**QUESTIONS**
- a) Print the stretch of the post on trusting security tools from "There is a lot" through "still, do you trust it?", word for word.
- b) Write the next part of the post on trusting security tools, starting right after its final sentence.

**TEXT PROVIDED**
::::

There is a lot of tools out there to do a lot of things with, like sniffing, scanning, and even backdoors. However, I have a really hard time trusting these tools. When I install them at home and target my computers, how can I trust that the tools I'm using do not harm me?
Example 1 - Metasploit, Meterpreter especially: I use Metasploit. With a trusted exploit, that gives me a Meterpreter connection. How can I trust, that Meterpreter in fact does what it claims to do, and does not open backdoors here and there? I consider this tool an industry standard for its purpose in a sense, but still, do you trust it?
Example 2 - Google: Ratproxy is a product of Google, and that sounds trustworthy, right? It's also open source. But it's just Google that develops it? It would probably take me a year to read and understand all the code. How can this be trusted? Do you trust it?
Example 3 - Online tools: Right now, I use online tools to do some things, like base64 encoding. I then need to trust the tool with JavaScript. Its fairly easy to look at the JavaScript code, but it would be less time consuming to just write a Base64 decoder and encoder tool with GUI. I will do this, but until then, I just have to trust this tools. How do you trust similar tools? Do you?
Example 4 - Burp Suite: Burp Suite really seems to be the #1 "HTTP-proxy and more" tool to use, but it's proprietary and not open source. It's written in Java, but probably properly obfuscated, so that we can't know exactly what it does. Trustworthy? "Of course, use it! All my friends use it..."!?

::::

**GIVEN ENTRIES**
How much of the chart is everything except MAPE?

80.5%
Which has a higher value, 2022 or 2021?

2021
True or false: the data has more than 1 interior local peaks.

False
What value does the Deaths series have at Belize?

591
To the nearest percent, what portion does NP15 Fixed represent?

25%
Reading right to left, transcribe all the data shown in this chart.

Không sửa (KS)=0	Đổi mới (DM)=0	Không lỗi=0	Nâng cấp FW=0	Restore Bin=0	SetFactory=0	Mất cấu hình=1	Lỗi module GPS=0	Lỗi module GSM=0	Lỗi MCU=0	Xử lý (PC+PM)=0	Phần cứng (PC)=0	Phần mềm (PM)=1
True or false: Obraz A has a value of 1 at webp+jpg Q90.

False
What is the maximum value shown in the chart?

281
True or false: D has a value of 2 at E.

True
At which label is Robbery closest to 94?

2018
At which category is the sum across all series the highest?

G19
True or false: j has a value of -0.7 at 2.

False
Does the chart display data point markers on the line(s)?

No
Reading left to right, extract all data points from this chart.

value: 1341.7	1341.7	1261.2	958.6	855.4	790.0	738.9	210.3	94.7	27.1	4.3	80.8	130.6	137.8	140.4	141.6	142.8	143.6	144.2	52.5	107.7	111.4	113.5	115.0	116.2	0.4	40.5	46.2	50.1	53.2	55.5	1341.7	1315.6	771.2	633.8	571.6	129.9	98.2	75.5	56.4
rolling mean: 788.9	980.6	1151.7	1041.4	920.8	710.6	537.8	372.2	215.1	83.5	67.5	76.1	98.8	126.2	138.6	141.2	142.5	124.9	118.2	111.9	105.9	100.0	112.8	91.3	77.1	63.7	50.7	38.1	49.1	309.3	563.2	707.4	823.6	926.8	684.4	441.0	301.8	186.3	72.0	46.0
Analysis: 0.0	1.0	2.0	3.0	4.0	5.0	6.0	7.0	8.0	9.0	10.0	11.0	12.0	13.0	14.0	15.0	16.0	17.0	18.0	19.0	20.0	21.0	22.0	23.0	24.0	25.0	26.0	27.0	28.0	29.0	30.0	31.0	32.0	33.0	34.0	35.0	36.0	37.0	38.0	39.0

::::

**EXPECTED RESULTS**
- a)
There is a lot of tools out there to do a lot of things with, like sniffing, scanning, and even backdoors. However, I have a really hard time trusting these tools. When I install them at home and target my computers, how can I trust that the tools I'm using do not harm me?
Example 1 - Metasploit, Meterpreter especially: I use Metasploit. With a trusted exploit, that gives me a Meterpreter connection. How can I trust, that Meterpreter in fact does what it claims to do, and does not open backdoors here and there? I consider this tool an industry standard for its purpose in a sense, but still, do you trust it?

- b)
Example 5 - Bundles: There are some security tool bundles out there. Specifically, I would like to discuss Kali/Backtrack. It comes with a lot of tools. Do you trust their pick of tools? Do you trust the company itself? Of course, with that many tools, they can't know everything about every tool, but they are smart guys, I guess, so the question is, if they added just the tools they trust themselves, or they just added everything that their users would like to see in the bundle/distribution?
Please discuss around those examples and maybe come up your own examples. What tools should we trust? Why? What is your definition of trust? Mine is, that I would run it on my own desktop computer (not in VM).
EDIT: Also, how can we distinguish between tools that were created with the following philosophies:
"I'll make this tool because I hate script kiddies, so I will harm them and use it for my own purposes.", and
"I'll make this tool to make my life as a security researcher and pen-tester easier, and if it's good, I'll share it with the community."